-- Opening Marker --
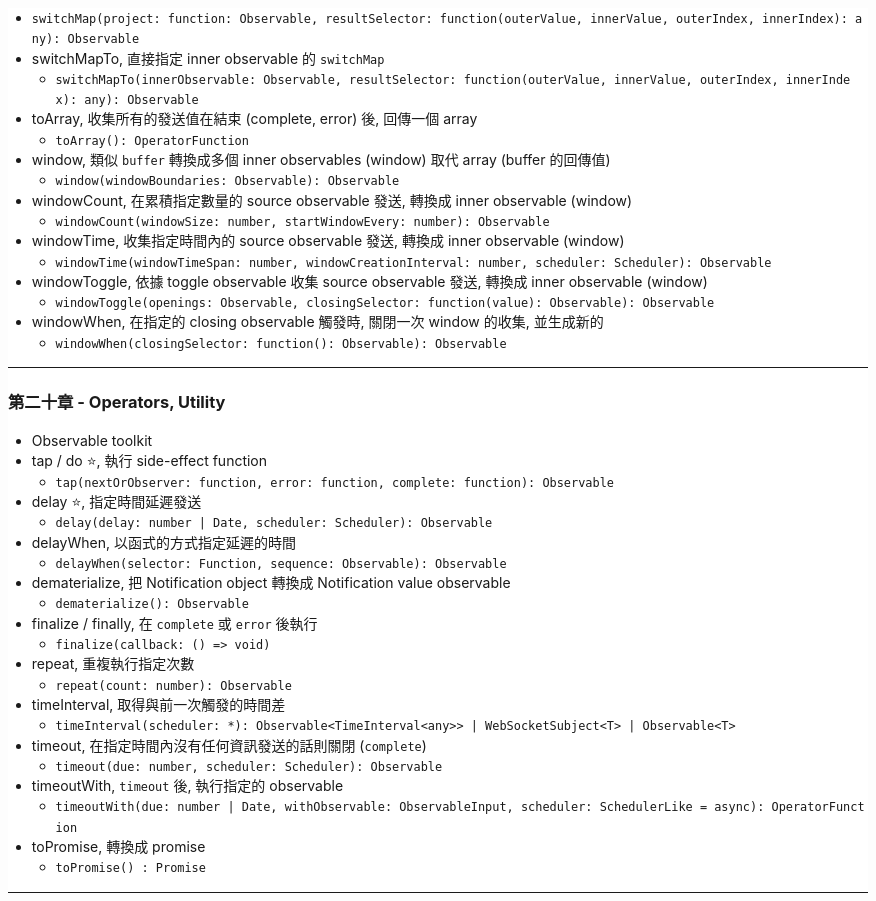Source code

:  - `switchMap(project: function: Observable, resultSelector: function(outerValue, innerValue, outerIndex, innerIndex): any): Observable`
- switchMapTo, 直接指定 inner observable 的 `switchMap`
  - `switchMapTo(innerObservable: Observable, resultSelector: function(outerValue, innerValue, outerIndex, innerIndex): any): Observable`
- toArray, 收集所有的發送值在結束 (complete, error) 後, 回傳一個 array
  - `toArray(): OperatorFunction`
- window, 類似 `buffer` 轉換成多個 inner observables (window) 取代 array (buffer 的回傳值)
  - `window(windowBoundaries: Observable): Observable`
- windowCount, 在累積指定數量的 source observable 發送, 轉換成 inner observable (window)
  - `windowCount(windowSize: number, startWindowEvery: number): Observable`
- windowTime, 收集指定時間內的 source observable 發送, 轉換成 inner observable (window)
  - `windowTime(windowTimeSpan: number, windowCreationInterval: number, scheduler: Scheduler): Observable`
- windowToggle, 依據 toggle observable 收集 source observable 發送, 轉換成 inner observable (window)
  - `windowToggle(openings: Observable, closingSelector: function(value): Observable): Observable`
- windowWhen, 在指定的 closing observable 觸發時, 關閉一次 window 的收集, 並生成新的
  - `windowWhen(closingSelector: function(): Observable): Observable`

---

### 第二十章 - Operators, Utility

- Observable toolkit
- tap / do ⭐, 執行 side-effect function
  - `tap(nextOrObserver: function, error: function, complete: function): Observable`
- delay ⭐, 指定時間延遲發送
  - `delay(delay: number | Date, scheduler: Scheduler): Observable`
- delayWhen, 以函式的方式指定延遲的時間
  - `delayWhen(selector: Function, sequence: Observable): Observable`
- dematerialize, 把 Notification object 轉換成 Notification value observable
  - `dematerialize(): Observable`
- finalize / finally, 在 `complete` 或 `error` 後執行
  - `finalize(callback: () => void)`
- repeat, 重複執行指定次數
  - `repeat(count: number): Observable`
- timeInterval, 取得與前一次觸發的時間差
  - `timeInterval(scheduler: *): Observable<TimeInterval<any>> | WebSocketSubject<T> | Observable<T>`
- timeout, 在指定時間內沒有任何資訊發送的話則關閉 (`complete`)
  - `timeout(due: number, scheduler: Scheduler): Observable`
- timeoutWith, `timeout` 後, 執行指定的 observable
  - `timeoutWith(due: number | Date, withObservable: ObservableInput, scheduler: SchedulerLike = async): OperatorFunction`
- toPromise, 轉換成 promise
  - `toPromise() : Promise`

---
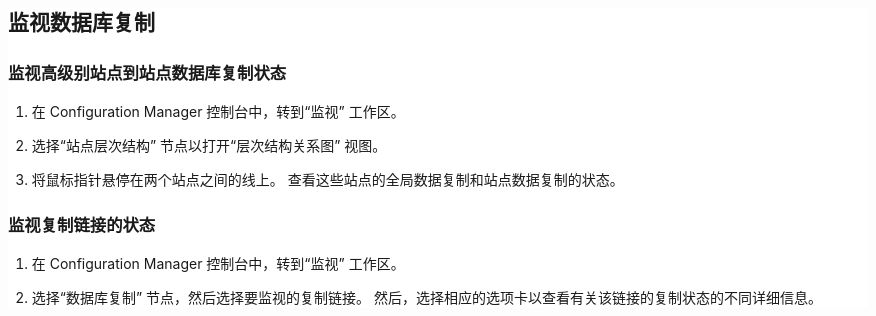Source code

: 
## <a name="BKMK_ProcsforMonitoringReplication"></a> 监视数据库复制  

### <a name="monitor-high-level-site-to-site-database-replication-status"></a>监视高级别站点到站点数据库复制状态

1. 在 Configuration Manager 控制台中，转到“监视”  工作区。  

2. 选择“站点层次结构”  节点以打开“层次结构关系图”  视图。  

3. 将鼠标指针悬停在两个站点之间的线上。 查看这些站点的全局数据复制和站点数据复制的状态。  

### <a name="monitor-the-status-of-a-replication-link"></a>监视复制链接的状态

1. 在 Configuration Manager 控制台中，转到“监视”  工作区。  

2. 选择“数据库复制”  节点，然后选择要监视的复制链接。 然后，选择相应的选项卡以查看有关该链接的复制状态的不同详细信息。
-- Closing Marker --
Pick out every line of the rows that contains the string "innerValue", and copy each one.

YOUR RESPONSE
:  - `switchMap(project: function: Observable, resultSelector: function(outerValue, innerValue, outerIndex, innerIndex): any): Observable`
  - `switchMapTo(innerObservable: Observable, resultSelector: function(outerValue, innerValue, outerIndex, innerIndex): any): Observable`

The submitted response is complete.